+++ Belge bölümü
Kadim kentin yanı başında keşfedilmeyi bekleyen hazine: Gülveren
Yazının Giriş Tarihi: 10.10.2024 16:22
Yazının Güncellenme Tarihi: 10.10.2024 16:24
Midyat, kadim medeniyetlerin derin izlerini taşıyan bir coğrafya… Şehir merkezine sadece 15 kilometre mesafede, Gülveren (Bahvar) Köyü sınırlarında, halk arasında Bahwarke, Bahwarka Xaraba, Mor Hevero, Raste Ali Beleka gibi isimlerle bilinen bir bölge yer alıyor. İçinde kemerler, kaya mezarları, tapınaklar, sarnıçlar, mağaralar ve su kuyuları gibi sayısız tarihi yapı bulunan bu alan, yüzyıllardır keşfedilmeyi bekliyor. Ve yalnızca bu değil, bu bölgenin hemen yakınında, Midyat’ın yanıbaşında Bağlarbaşı (Arnas), Narlı (Helexe), Barıştepe (Selhe), İzbırak (Zaz) ve Gülgöze (Ayınvert) köylerinde de birçok tarihi yapı ve kalıntılar yer alıyor. Bu zenginlik, bir proje kapsamında ele alınarak arkeopark alanı olarak düzenlendiğinde, hem bölgeye hem de ülkemize büyük bir turizm potansiyeli kazandıracak.
Bir Proje ile Tarihi Canlandırmak
Midyat ve çevresindeki bu köylerin tarihî dokusu, profesyonel bir turizm stratejisiyle ele alındığında, bölgeye çok büyük bir kalkınma fırsatı sunuyor. Arkeolojik kazılar, restorasyon çalışmaları ve sürdürülebilir turizm projeleriyle bu alanlar, bir arkeopark olarak düzenlenebilir. Geçmişin izlerini taşıyan bu yapılar, doğanın güzellikleriyle bütünleşip bir cazibe merkezi haline getirilebilir.
Gülveren, Bağlarbaşı, Narlı, Barıştepe ve İzbırak, Gülgöze köylerinde yapılacak kapsamlı arkeolojik çalışmalar, bu köylerin turizme kazandırılmasını sağlayacak. Hem bölge halkı ekonomik olarak güçlenecek hem de Türkiye’nin turizm haritasında Midyat, bir yıldız olarak daha da parlayacak.
++++++
+++ Sağlanan bilgiler
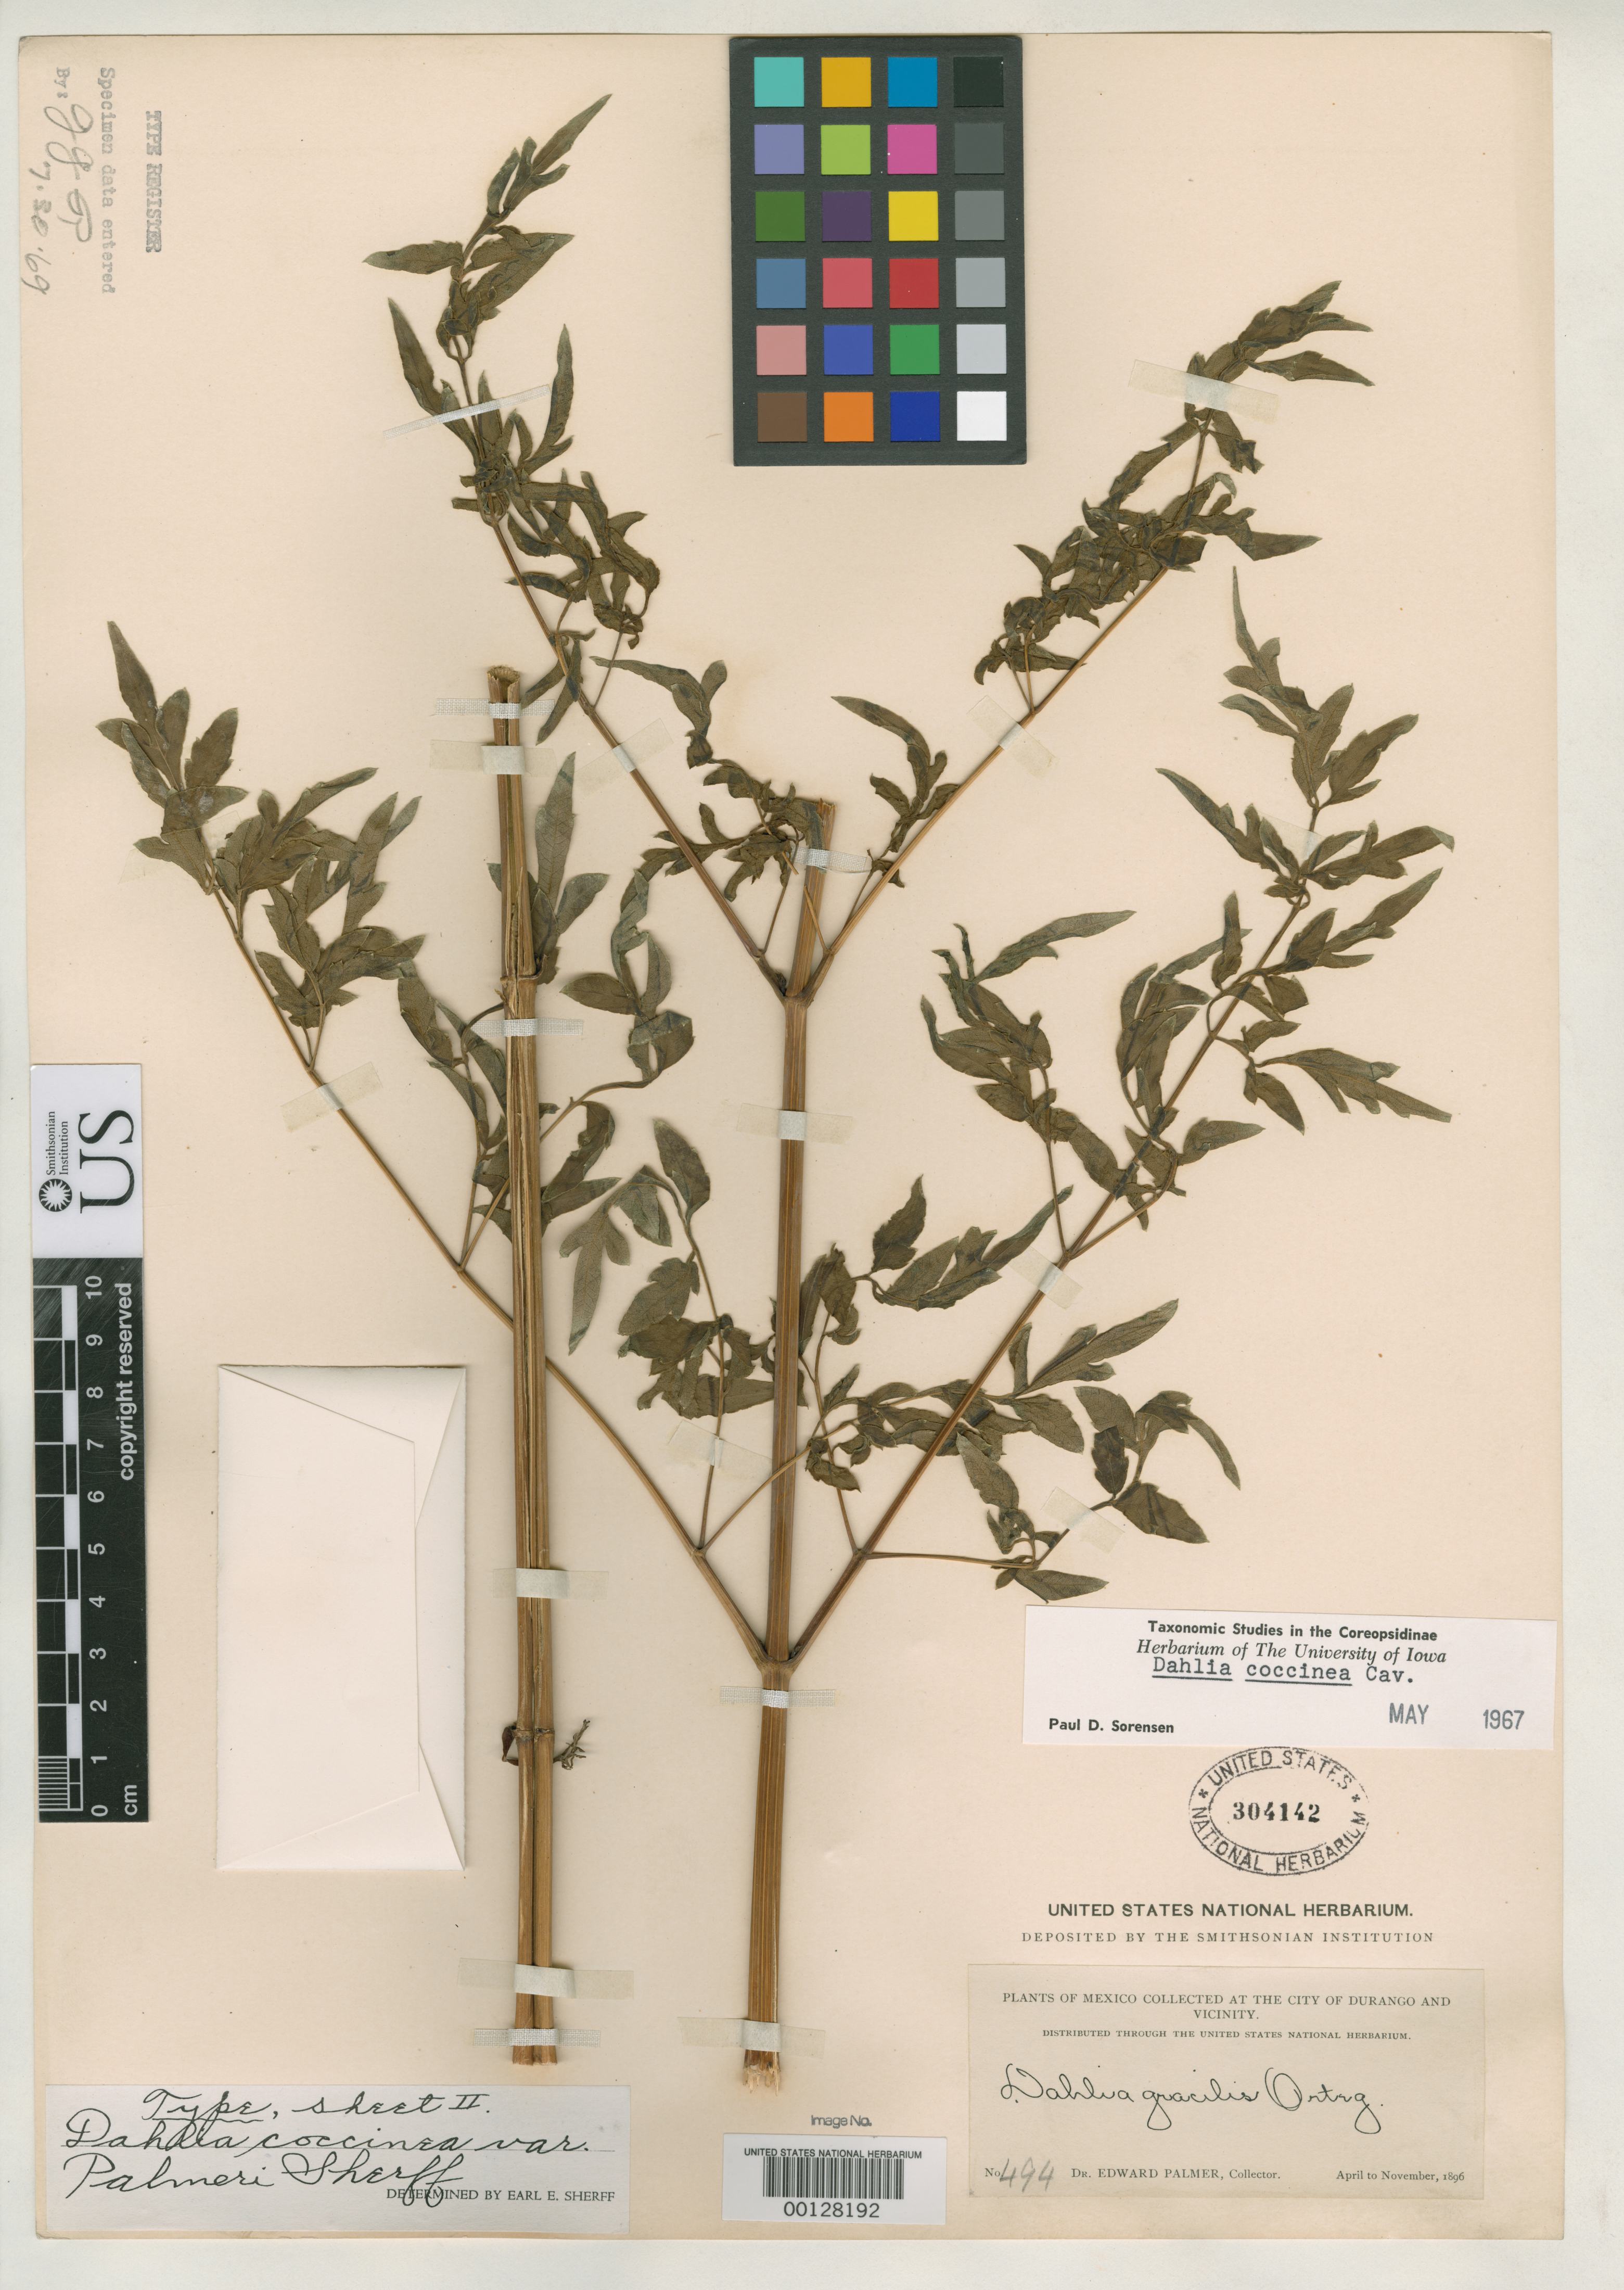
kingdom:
++++++
=== Görev gereksinimleri ===
Gülveren hakkındaki yazıya göre bu bölge Midyat şehir merkezine kaç kilometre uzaklıktadır?

=== Görev sonucu ===
Bölge, Midyat şehir merkezine 15 kilometre uzaklıktadır.